Now, my doubt was  why weeping will take place when the liquid head on tray exceeds the dry tray pressure drop? 

As below hole there will be always a higher pressure of vapor than the pressure at above the hole (i.e. on tray floor). [Higher by dry pressure drop]

 

For example in this attached diagram, dry pressure drop is x while liquid head is 2x. But still pressure below the hole is higher than pressure above the hole. That's why liquid should not weep through the hole. 

 

@PingPong - "Equation (6.31.a) of the socalled Fair's model is in my opinion wrong, as dry tray pressure drop h_d is not what matters, and moreover the RHS is wrong because the liquid on the tray is aerated so its head is less than its height."

 

If  you do not agree with (6.31 a), then do you agree with (6.31 c) which include the aeration factor as f?

 

I thought I am doing very fundamental mistake, That's why I wanted to clarify my doubts.

 

Anyway Once again thanks to all of you !

 

Hi, Maybe Im beating the dead horse! but If I can just put in my two cents' worth  , I think there is something misleading in the sketch   ! when weeping/dumping happens, no more pressure above weeping tray will be 7 psig as normal condition. That is the reason during pressure survey of a column, if the pressure drop (pressure difference of top and bottom of a column) is too low, weeping/dumping can be the culprit! So, in your diagram, if we change pressure above the weeping tray to 11(because 4 psig hydraulic pressure drop no more happens when vapor can not pass through the liquid inventory on the tray because of weeping!), then it makes sense that liquid from above tray pours on lower tray! If you are worry that where that vapor flow goes, there are two ways: This low vapor flow passes through only part of the holes that not weeping and/or through the Downcomer when liquid level on the trays is not enough to seal it. In fact, The only obstacle that keeps the liquid on a tray, is the force of up going vapor through the holes. This force comes from dry pressure drop! what do you think?

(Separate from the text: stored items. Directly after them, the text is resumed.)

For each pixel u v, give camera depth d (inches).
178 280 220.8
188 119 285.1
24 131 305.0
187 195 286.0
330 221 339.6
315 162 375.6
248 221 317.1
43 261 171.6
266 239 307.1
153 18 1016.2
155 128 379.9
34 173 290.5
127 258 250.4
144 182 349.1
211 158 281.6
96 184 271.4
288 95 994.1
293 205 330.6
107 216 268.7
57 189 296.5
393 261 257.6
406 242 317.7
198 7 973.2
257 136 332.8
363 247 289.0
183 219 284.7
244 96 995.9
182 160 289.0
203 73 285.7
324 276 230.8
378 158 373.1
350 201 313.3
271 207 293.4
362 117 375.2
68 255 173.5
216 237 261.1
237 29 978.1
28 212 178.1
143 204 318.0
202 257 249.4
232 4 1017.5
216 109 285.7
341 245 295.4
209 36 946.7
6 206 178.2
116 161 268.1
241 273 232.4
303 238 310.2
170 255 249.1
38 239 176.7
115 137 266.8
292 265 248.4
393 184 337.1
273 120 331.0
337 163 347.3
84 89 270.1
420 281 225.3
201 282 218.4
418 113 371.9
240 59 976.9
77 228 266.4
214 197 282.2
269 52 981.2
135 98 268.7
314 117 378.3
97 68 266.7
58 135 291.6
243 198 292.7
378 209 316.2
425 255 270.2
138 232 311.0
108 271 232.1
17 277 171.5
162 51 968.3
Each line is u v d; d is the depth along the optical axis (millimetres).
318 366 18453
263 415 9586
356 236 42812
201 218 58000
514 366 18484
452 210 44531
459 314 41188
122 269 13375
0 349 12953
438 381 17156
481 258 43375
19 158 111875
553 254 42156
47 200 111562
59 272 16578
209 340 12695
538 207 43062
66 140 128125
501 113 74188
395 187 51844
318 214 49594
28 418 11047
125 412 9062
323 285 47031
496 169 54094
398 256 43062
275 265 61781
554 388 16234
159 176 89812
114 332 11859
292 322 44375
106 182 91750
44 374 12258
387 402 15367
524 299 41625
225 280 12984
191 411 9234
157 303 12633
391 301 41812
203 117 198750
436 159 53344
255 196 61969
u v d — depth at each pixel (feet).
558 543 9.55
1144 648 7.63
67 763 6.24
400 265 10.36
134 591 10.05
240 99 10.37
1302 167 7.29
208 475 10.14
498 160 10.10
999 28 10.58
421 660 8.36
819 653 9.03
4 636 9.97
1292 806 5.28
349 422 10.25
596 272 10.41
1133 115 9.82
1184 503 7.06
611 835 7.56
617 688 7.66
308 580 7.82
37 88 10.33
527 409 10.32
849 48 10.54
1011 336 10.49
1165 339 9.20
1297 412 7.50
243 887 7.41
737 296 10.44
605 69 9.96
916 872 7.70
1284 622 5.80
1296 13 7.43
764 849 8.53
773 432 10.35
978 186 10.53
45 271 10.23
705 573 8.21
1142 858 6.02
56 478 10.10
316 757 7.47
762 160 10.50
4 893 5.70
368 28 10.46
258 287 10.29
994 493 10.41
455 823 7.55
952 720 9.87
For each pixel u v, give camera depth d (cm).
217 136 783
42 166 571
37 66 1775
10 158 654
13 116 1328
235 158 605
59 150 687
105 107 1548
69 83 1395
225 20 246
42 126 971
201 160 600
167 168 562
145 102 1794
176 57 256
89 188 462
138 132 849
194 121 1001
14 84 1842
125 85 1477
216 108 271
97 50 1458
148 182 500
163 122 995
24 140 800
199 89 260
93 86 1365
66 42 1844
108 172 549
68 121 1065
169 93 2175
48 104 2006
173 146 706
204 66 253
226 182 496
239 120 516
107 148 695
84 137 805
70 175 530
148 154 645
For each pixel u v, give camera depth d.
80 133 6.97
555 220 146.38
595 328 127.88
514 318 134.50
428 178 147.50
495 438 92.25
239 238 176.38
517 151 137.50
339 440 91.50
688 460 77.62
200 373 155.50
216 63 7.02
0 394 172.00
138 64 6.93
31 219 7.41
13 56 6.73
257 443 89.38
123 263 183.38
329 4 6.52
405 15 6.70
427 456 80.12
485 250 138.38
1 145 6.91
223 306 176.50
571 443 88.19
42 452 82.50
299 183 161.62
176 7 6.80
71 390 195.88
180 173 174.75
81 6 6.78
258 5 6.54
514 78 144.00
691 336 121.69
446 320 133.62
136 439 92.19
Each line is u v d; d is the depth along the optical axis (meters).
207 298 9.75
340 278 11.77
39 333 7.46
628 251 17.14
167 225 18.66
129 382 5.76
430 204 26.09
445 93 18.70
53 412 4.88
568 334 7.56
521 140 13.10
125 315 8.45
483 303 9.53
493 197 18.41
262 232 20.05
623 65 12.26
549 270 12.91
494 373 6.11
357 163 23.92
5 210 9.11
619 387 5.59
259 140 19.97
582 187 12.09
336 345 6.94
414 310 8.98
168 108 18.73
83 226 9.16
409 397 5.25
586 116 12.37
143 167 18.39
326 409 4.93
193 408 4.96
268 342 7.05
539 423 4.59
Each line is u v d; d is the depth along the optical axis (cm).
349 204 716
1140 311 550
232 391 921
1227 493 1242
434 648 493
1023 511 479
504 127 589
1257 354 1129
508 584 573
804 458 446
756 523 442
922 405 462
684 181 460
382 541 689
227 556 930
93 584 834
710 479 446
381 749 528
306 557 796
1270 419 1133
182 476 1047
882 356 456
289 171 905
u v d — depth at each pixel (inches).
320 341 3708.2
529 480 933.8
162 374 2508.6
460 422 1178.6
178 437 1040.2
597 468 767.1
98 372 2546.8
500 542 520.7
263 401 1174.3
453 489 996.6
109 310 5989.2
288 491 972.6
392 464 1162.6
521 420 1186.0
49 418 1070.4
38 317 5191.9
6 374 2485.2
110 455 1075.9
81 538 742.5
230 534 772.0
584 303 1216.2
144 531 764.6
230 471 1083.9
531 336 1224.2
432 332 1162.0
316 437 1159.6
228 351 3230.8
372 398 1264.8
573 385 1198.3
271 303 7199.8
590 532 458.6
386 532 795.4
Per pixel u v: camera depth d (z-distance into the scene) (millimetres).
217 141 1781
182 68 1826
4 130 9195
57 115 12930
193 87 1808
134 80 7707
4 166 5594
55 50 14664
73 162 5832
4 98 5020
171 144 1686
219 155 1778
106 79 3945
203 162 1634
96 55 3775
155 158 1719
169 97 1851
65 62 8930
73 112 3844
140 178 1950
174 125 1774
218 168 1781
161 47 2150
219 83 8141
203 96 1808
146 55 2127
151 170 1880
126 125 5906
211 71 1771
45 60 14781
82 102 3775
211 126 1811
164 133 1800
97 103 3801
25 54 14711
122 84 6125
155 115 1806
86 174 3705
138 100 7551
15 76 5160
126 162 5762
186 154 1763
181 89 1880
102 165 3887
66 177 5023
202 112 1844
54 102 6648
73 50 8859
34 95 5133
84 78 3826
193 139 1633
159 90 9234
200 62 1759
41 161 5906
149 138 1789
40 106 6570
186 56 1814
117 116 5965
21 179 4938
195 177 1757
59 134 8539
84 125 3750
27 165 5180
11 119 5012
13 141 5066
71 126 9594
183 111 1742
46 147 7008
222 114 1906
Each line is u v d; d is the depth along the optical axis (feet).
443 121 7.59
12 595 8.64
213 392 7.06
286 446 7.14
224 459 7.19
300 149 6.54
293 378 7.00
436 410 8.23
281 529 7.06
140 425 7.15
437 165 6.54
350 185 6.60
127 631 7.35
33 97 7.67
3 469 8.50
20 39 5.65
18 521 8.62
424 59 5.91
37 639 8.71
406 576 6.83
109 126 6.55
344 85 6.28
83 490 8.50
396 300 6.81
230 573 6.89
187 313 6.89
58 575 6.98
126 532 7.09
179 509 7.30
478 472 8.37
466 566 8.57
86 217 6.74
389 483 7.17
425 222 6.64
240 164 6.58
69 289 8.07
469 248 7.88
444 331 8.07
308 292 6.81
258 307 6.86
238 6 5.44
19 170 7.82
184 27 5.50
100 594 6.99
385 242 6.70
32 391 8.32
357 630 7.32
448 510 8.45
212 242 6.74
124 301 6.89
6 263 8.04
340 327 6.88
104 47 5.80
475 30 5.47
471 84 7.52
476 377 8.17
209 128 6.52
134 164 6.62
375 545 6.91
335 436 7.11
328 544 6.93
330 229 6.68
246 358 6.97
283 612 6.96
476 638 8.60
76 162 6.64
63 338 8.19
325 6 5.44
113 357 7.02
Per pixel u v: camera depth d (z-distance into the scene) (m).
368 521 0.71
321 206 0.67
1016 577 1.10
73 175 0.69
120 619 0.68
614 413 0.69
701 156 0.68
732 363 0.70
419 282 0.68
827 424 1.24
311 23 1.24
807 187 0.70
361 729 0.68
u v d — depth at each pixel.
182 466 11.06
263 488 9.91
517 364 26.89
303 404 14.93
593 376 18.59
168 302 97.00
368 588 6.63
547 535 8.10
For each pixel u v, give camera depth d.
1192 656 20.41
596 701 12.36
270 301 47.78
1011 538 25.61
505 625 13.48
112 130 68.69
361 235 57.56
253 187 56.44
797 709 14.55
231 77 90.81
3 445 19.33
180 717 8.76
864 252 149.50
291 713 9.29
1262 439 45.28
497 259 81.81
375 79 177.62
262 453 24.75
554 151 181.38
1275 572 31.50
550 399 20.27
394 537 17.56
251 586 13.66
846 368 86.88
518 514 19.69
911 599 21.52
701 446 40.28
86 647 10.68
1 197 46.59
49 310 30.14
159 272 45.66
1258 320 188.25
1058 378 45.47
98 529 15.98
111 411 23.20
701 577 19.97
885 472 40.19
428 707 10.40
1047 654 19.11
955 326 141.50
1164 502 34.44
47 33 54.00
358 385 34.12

Edited by Lawless, 17 July 2019 - 06:37 AM.

 

I have reattached the diagram

 

"at the tray floor, the static liquid head tends to force liquid down through the perforations. The vapor pressure drop counteracts the downward force and acts to keep liquid on the tray. Weeping take place when the liquid head on the tray exceeds the pressure drop that is holding the liquid on the tray."

 

Here vapor pressure drop stands for what? I asked this question to henry kister and He confirmed that it is dry pressure drop.

 

Now, my doubt was  why weeping will take place when the liquid head on tray exceeds the dry tray pressure drop? 

As below hole there will be always a higher pressure of vapor than the pressure at above the hole (i.e. on tray floor). [Higher by dry pressure drop]

 

For example in this attached diagram, dry pressure drop is x while liquid head is 2x. But still pressure below the hole is higher than pressure above the hole. That's why liquid should not weep through the hole. 

<Vapor pressure drop> would be the sum of (1)total pressure drop of vapor passing thru orifices (i.e., dry pressure drop) and (2) that passing thru the liquid channel as bubblets including other pressure drops thru vapor-liquid mixed channels.  If the column pressure is 7 psig, the dry pressure drop  4 psi, and liquid channel pressure drop 2 psi respectively, then the column bottom pressure would be 13 psig.  

On each tray, the two-phase liquid tends to downflow thru the orifice hole and the vapor upflow thru the liquid channel.  On the top face of the orifice the driving force of the vapor flow is pressure force (13-4 = 9 psig), which sholud be slighly higher than that of the liquid flow (7psig +2 psi =9psig) to prohibit the liquid from weeping.

The liquid head on each tray shall be based on clean(vapor-free) single phase.  Then total pressure drop of the column shall be 2 psi(from static_clean liquid head) plus 4 psi dynamic (pressure drop).   Total 4 psi pressure drop(dry pressure drop) prevent the liquid from weeping. If the liquid head is larger than 4 psi as equivalent clean liquid head, then weeping may start.

The word "significantly" in the Libermann's might mean "too small enough not to flow freely through the liquid channel".

Stefano Kim//Sept 22,2019

Edited by sgkim, 22 October 2019 - 07:25 PM.